In this case, that seems like what might happen (that is, the court may randomly decide to ban the political party, and the army might step in to enforce it), but those extra-legal guns aren't the court's. They're the army's. That is -- what you're calling a "coup by court" is just an old-fashioned "coup by guys with guns" -- the army is just adding the legal form of the court to its plan to overthrow the sitting government. Without the army, or if the army was loyal to the sitting government, it wouldn't work.

Also, there's a difference between rule of law and its opposite. If anyone -- courts, military officers, even elected legislators -- acts lawlessly, we might say that this is the equivalent to a military coup. That's what those who are afraid of "coup by court" don't understand. All free societies demand some kind of restraint by the people who hold the power.

So it seems to me that if we're going to bandy about phrases like "coup by court," we could equally well talk about "coup by congress" or "coup by President."

And then we'd have to start acting like serious people and figuring out what *actions* constitute a coup.

Posted by: Paul Gowder | Jul 7, 2008 5:44:11 PM

I love Sam's paper (although I remain unconvinced about his assessment of Erkaban and the Welfare Party as threats to a "fragile democracy": I think that he takes the Kemalists too much at their word).

But the Turkish Supreme Court agreed to hear Abdurrahman Yalcinkaya's indictment of the AKP on May 31st of this year.
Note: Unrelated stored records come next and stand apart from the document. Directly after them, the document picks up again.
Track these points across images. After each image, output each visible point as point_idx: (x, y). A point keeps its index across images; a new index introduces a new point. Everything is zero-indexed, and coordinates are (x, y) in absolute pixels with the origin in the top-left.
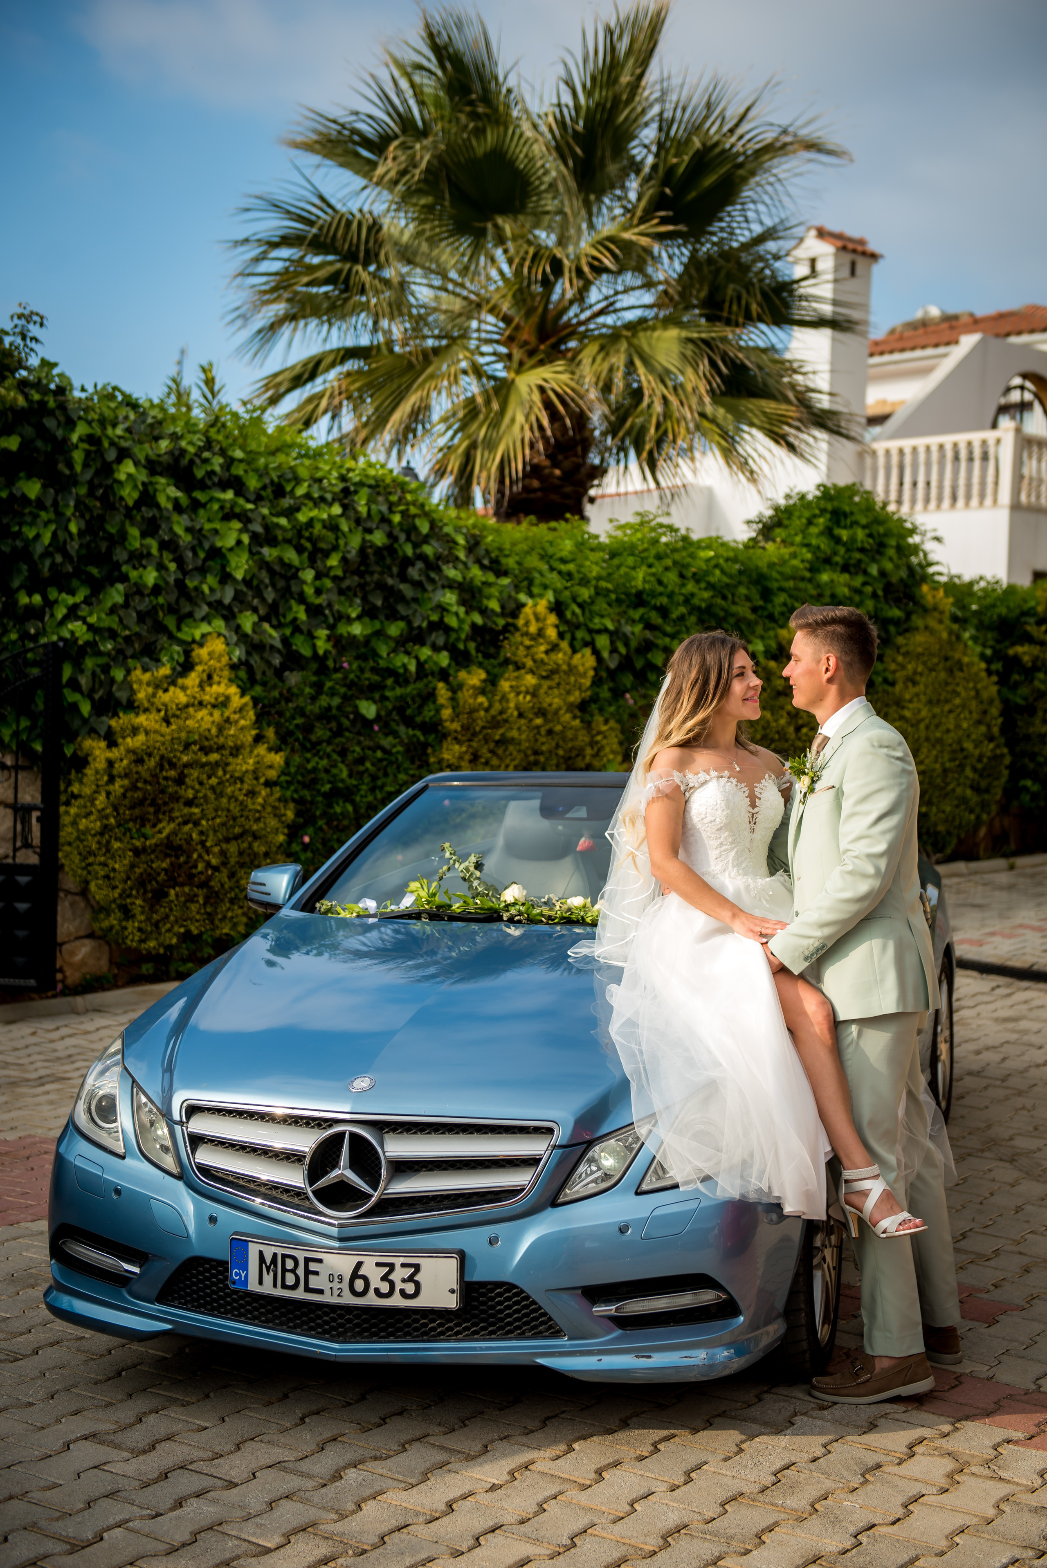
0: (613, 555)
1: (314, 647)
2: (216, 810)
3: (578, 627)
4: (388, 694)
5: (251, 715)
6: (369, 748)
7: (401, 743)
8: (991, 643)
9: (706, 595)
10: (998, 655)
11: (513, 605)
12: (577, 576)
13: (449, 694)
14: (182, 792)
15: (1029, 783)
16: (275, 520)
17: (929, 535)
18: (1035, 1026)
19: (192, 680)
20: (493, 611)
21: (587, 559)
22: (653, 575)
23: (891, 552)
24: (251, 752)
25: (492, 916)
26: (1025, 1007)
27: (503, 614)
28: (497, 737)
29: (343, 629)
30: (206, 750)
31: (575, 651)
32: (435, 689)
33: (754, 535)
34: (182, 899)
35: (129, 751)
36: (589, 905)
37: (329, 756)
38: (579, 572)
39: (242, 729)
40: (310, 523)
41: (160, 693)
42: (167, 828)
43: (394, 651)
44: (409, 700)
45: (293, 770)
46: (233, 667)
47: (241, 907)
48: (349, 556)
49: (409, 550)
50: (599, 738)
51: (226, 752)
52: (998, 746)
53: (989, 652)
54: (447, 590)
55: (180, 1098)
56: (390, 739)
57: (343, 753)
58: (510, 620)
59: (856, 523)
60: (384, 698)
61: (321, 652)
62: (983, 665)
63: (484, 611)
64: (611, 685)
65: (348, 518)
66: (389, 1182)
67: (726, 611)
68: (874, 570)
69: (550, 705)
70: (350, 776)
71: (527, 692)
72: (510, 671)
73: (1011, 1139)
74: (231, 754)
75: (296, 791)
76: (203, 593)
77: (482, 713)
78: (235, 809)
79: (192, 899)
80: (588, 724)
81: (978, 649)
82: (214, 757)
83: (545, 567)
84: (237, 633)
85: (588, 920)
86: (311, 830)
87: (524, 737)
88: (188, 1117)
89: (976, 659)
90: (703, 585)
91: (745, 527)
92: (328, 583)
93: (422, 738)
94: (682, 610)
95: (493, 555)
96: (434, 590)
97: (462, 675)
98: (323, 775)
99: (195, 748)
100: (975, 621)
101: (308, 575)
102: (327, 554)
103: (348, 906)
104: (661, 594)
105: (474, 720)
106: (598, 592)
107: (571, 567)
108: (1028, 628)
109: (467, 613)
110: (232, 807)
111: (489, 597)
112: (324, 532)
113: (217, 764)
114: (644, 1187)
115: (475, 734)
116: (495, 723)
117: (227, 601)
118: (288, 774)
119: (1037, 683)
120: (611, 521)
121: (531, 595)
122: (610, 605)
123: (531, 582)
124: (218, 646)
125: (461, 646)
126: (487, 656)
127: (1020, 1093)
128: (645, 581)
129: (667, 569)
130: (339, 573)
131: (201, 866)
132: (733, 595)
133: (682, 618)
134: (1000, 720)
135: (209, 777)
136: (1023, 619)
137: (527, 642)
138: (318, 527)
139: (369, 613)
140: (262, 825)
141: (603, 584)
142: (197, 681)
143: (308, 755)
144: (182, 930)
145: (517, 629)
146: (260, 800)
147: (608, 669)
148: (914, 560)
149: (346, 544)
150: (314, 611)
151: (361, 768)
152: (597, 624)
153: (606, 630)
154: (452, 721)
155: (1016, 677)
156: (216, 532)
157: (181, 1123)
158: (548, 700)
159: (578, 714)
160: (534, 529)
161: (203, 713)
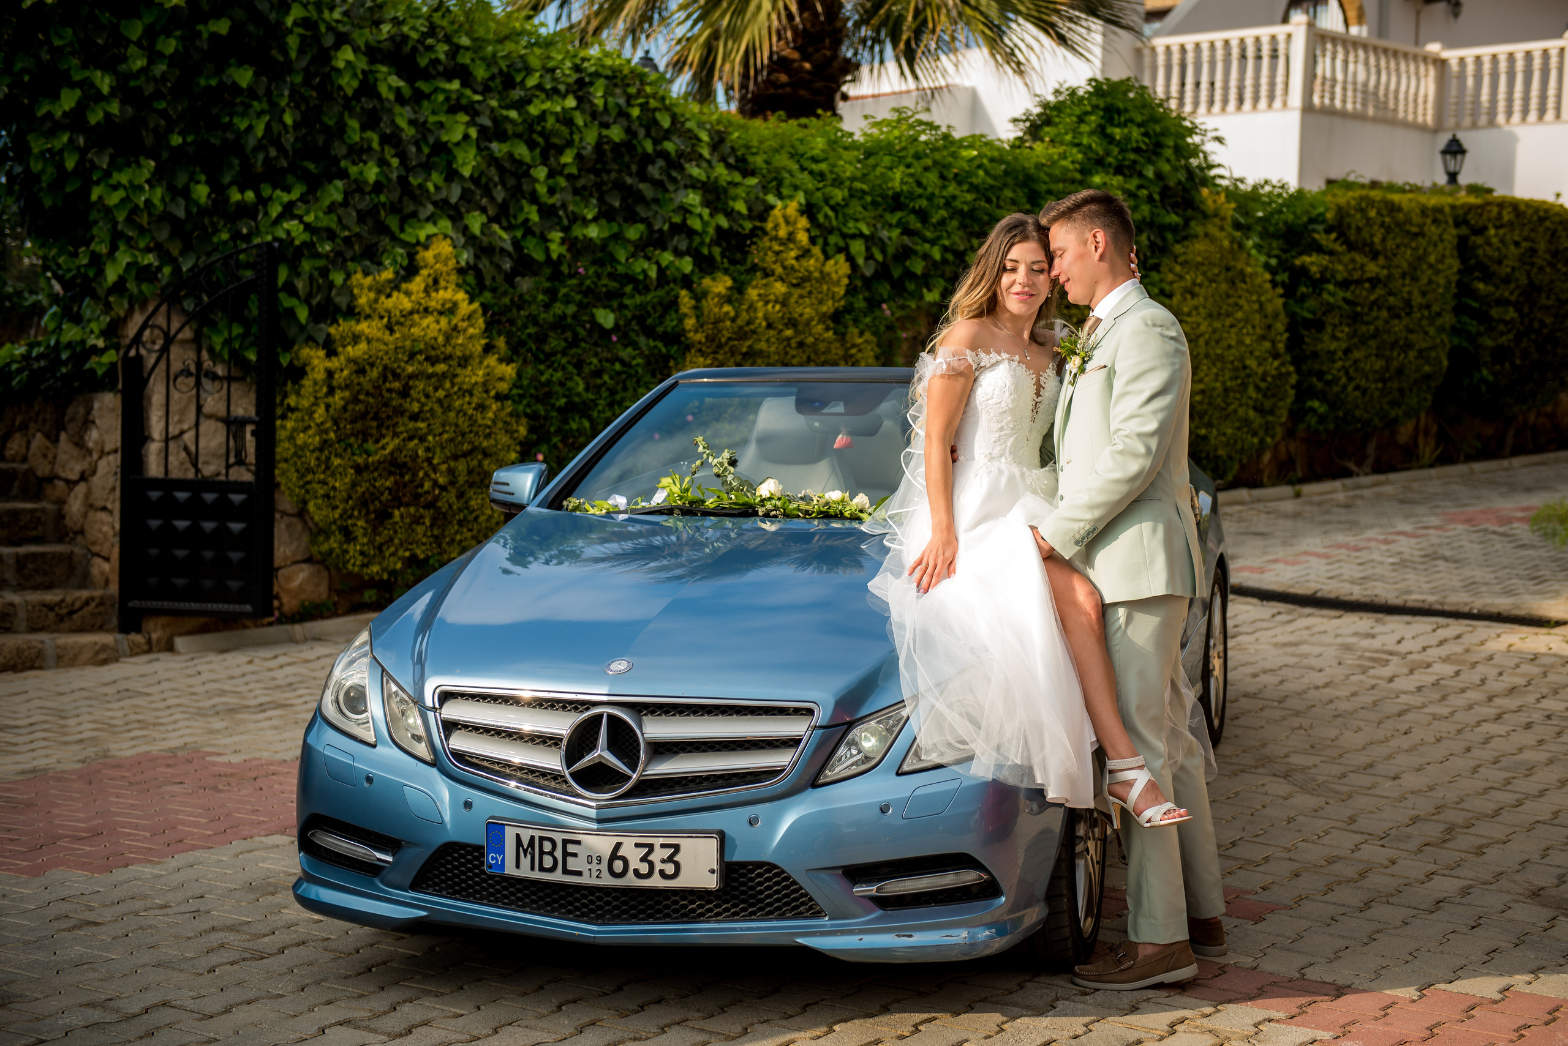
0: (869, 154)
1: (547, 250)
2: (443, 425)
3: (831, 231)
4: (627, 302)
5: (481, 322)
6: (607, 360)
7: (641, 355)
8: (1276, 252)
9: (969, 197)
10: (1284, 265)
11: (760, 208)
12: (830, 177)
13: (693, 302)
14: (407, 406)
15: (1316, 404)
16: (505, 112)
17: (1210, 135)
18: (1316, 650)
19: (417, 284)
20: (739, 213)
21: (840, 158)
22: (912, 175)
23: (1168, 153)
24: (481, 363)
25: (748, 511)
26: (1307, 632)
27: (750, 217)
28: (744, 350)
29: (578, 232)
30: (432, 360)
31: (827, 257)
32: (677, 297)
33: (1020, 134)
34: (408, 520)
35: (350, 360)
36: (847, 498)
37: (564, 368)
38: (831, 172)
39: (471, 337)
40: (543, 116)
41: (383, 298)
42: (391, 444)
43: (633, 255)
44: (649, 308)
45: (525, 382)
46: (461, 271)
47: (470, 530)
48: (584, 152)
49: (649, 147)
50: (853, 351)
51: (454, 363)
52: (1283, 364)
53: (1273, 262)
54: (690, 191)
55: (432, 686)
56: (630, 350)
57: (579, 365)
58: (758, 224)
59: (1131, 121)
60: (623, 307)
61: (555, 256)
62: (1268, 276)
63: (730, 214)
64: (867, 294)
65: (583, 112)
67: (990, 215)
68: (1150, 172)
69: (801, 315)
70: (587, 389)
71: (776, 301)
72: (758, 279)
73: (1286, 756)
74: (459, 365)
75: (529, 405)
76: (427, 191)
77: (728, 323)
78: (464, 424)
79: (417, 520)
80: (842, 336)
81: (1263, 259)
82: (441, 367)
83: (795, 167)
84: (464, 235)
85: (847, 514)
86: (544, 448)
87: (773, 349)
88: (441, 704)
89: (1260, 270)
90: (965, 187)
91: (1011, 126)
92: (562, 182)
93: (664, 350)
94: (943, 213)
95: (739, 153)
96: (676, 191)
97: (707, 282)
98: (558, 389)
99: (421, 358)
100: (1259, 228)
101: (541, 173)
102: (560, 151)
103: (597, 503)
104: (920, 196)
105: (720, 331)
106: (853, 194)
107: (823, 166)
108: (1316, 236)
109: (711, 215)
110: (460, 422)
111: (735, 198)
112: (558, 125)
113: (444, 375)
114: (905, 768)
115: (720, 346)
116: (742, 334)
117: (454, 200)
118: (521, 387)
119: (1325, 296)
120: (866, 117)
121: (781, 197)
122: (865, 208)
123: (780, 183)
124: (444, 248)
125: (705, 251)
126: (733, 262)
127: (1297, 714)
128: (902, 182)
129: (926, 169)
130: (574, 170)
131: (427, 485)
132: (998, 198)
133: (942, 222)
134: (1286, 335)
135: (436, 389)
136: (1311, 227)
137: (777, 248)
138: (551, 121)
139: (606, 215)
140: (492, 442)
141: (858, 185)
142: (423, 286)
143: (542, 367)
144: (407, 554)
145: (765, 233)
146: (490, 415)
147: (863, 277)
148: (1194, 162)
149: (581, 140)
150: (548, 212)
151: (599, 381)
152: (851, 227)
153: (861, 235)
154: (696, 331)
155: (1303, 289)
156: (441, 125)
157: (434, 709)
158: (799, 310)
159: (832, 325)
160: (783, 125)
161: (429, 320)
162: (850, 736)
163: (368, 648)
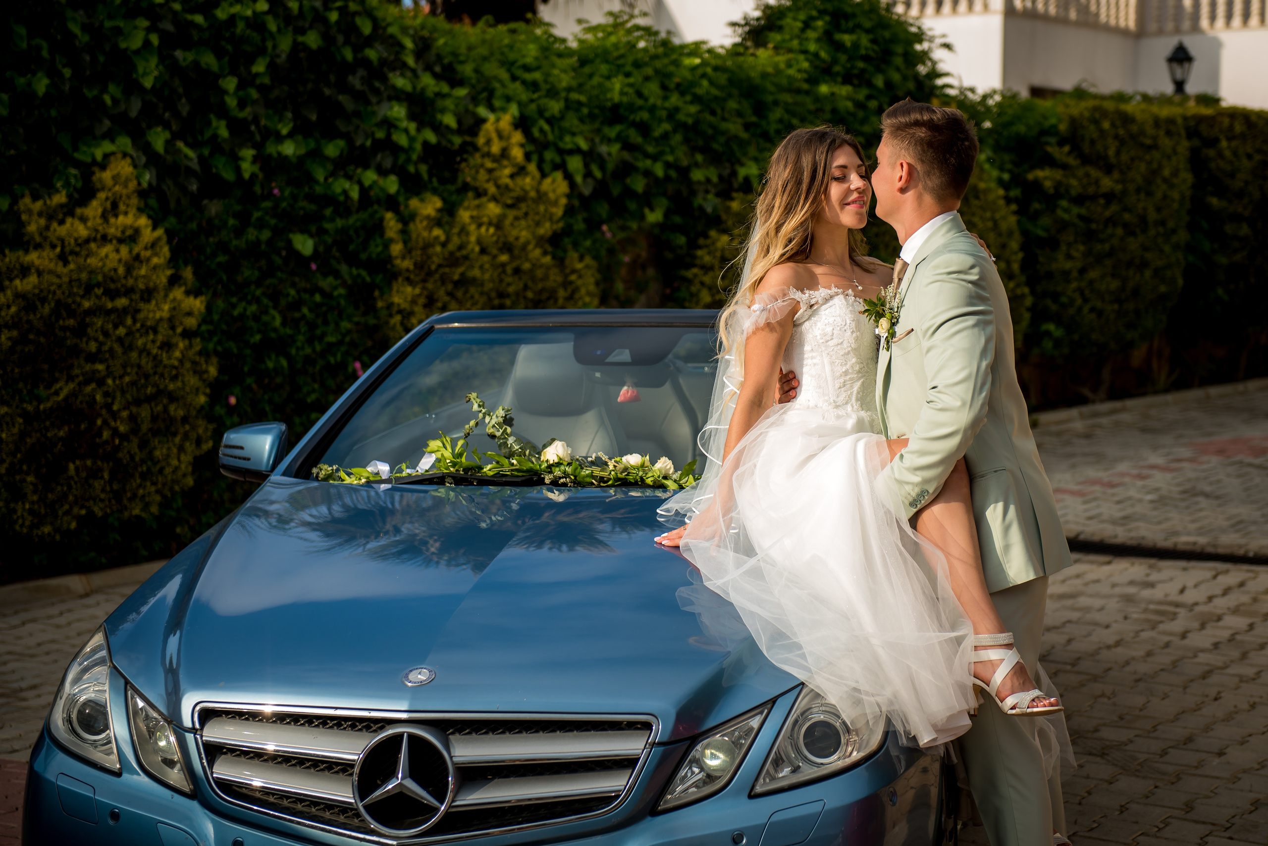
0: (584, 61)
1: (238, 170)
2: (124, 367)
3: (546, 146)
4: (328, 226)
5: (166, 251)
6: (305, 291)
7: (344, 284)
8: (1009, 166)
9: (693, 109)
10: (1017, 180)
11: (469, 121)
12: (544, 87)
13: (400, 226)
14: (84, 345)
15: (1051, 327)
16: (189, 17)
17: (939, 41)
18: (1097, 603)
19: (94, 209)
20: (447, 127)
21: (553, 66)
22: (631, 85)
23: (898, 61)
24: (166, 296)
25: (533, 479)
26: (1078, 582)
27: (459, 132)
28: (456, 277)
29: (271, 149)
30: (113, 295)
31: (544, 175)
32: (382, 220)
33: (738, 40)
34: (84, 475)
35: (18, 295)
36: (647, 463)
37: (258, 301)
38: (546, 81)
39: (155, 268)
40: (233, 18)
41: (55, 225)
42: (65, 389)
43: (333, 174)
44: (352, 233)
45: (216, 317)
46: (142, 194)
47: (154, 483)
48: (278, 61)
49: (348, 54)
50: (573, 277)
51: (136, 297)
52: (1018, 286)
53: (1006, 176)
54: (394, 103)
56: (330, 279)
57: (275, 296)
58: (468, 139)
59: (858, 26)
60: (322, 231)
61: (246, 176)
62: (1001, 192)
63: (437, 128)
64: (585, 215)
65: (276, 16)
66: (457, 792)
67: (714, 128)
68: (879, 81)
69: (517, 239)
70: (284, 324)
71: (490, 224)
72: (470, 200)
73: (1096, 730)
74: (142, 299)
75: (220, 342)
76: (104, 103)
77: (438, 249)
78: (147, 364)
79: (95, 474)
80: (560, 261)
81: (995, 173)
82: (122, 302)
83: (504, 75)
84: (145, 153)
85: (649, 481)
86: (237, 390)
87: (487, 276)
88: (203, 723)
89: (993, 185)
90: (688, 98)
91: (729, 30)
92: (254, 94)
93: (368, 279)
94: (666, 126)
95: (446, 61)
96: (379, 103)
97: (414, 203)
98: (252, 324)
99: (99, 291)
100: (991, 141)
101: (230, 84)
102: (252, 61)
103: (354, 470)
104: (641, 108)
105: (429, 257)
106: (570, 105)
107: (537, 76)
108: (1049, 149)
109: (419, 130)
110: (143, 362)
111: (443, 111)
112: (248, 32)
113: (125, 311)
114: (759, 789)
115: (430, 274)
116: (453, 261)
117: (133, 114)
118: (211, 322)
119: (1059, 212)
120: (580, 21)
121: (492, 109)
122: (582, 120)
123: (491, 93)
124: (125, 168)
125: (411, 169)
126: (443, 181)
127: (1095, 678)
128: (622, 93)
129: (647, 79)
130: (267, 80)
131: (106, 435)
132: (723, 109)
133: (665, 136)
134: (1020, 255)
135: (116, 327)
136: (1044, 139)
137: (489, 164)
138: (241, 26)
139: (301, 130)
140: (179, 384)
141: (574, 96)
142: (100, 211)
143: (234, 300)
144: (83, 512)
145: (476, 148)
146: (177, 354)
147: (581, 196)
148: (922, 69)
149: (275, 47)
150: (238, 127)
151: (297, 315)
152: (568, 142)
153: (577, 151)
154: (403, 258)
155: (1036, 206)
156: (118, 31)
157: (193, 730)
158: (514, 233)
159: (549, 249)
160: (491, 31)
161: (107, 249)
162: (693, 753)
163: (104, 653)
One would think that the con law blogs would be abuzz this Spring with speculation about when, why, and how the case will be decided -- a case that might, after all, determine whether the major link between Islam and Europe remains a democracy. Instead, there are endless posts on some penny-ante case about gun control in D.C. and hardly a word about Turkey.

Posted by: Rick Hills | Jul 7, 2008 2:13:25 PM

Rick -- really interesting post. But it's not like legal academia has entirely missed Turkey's Supreme Court's banning of political parties and the religious/secular conflict that underlies it. Sam Issacharoff's Fragile Democracies paper, which was in the HLR last year, gives a wonderful exegesis of the constitutional issues at stake in an earlier iteration of this same conflict. It's not a blog, I know, but it's pretty recent.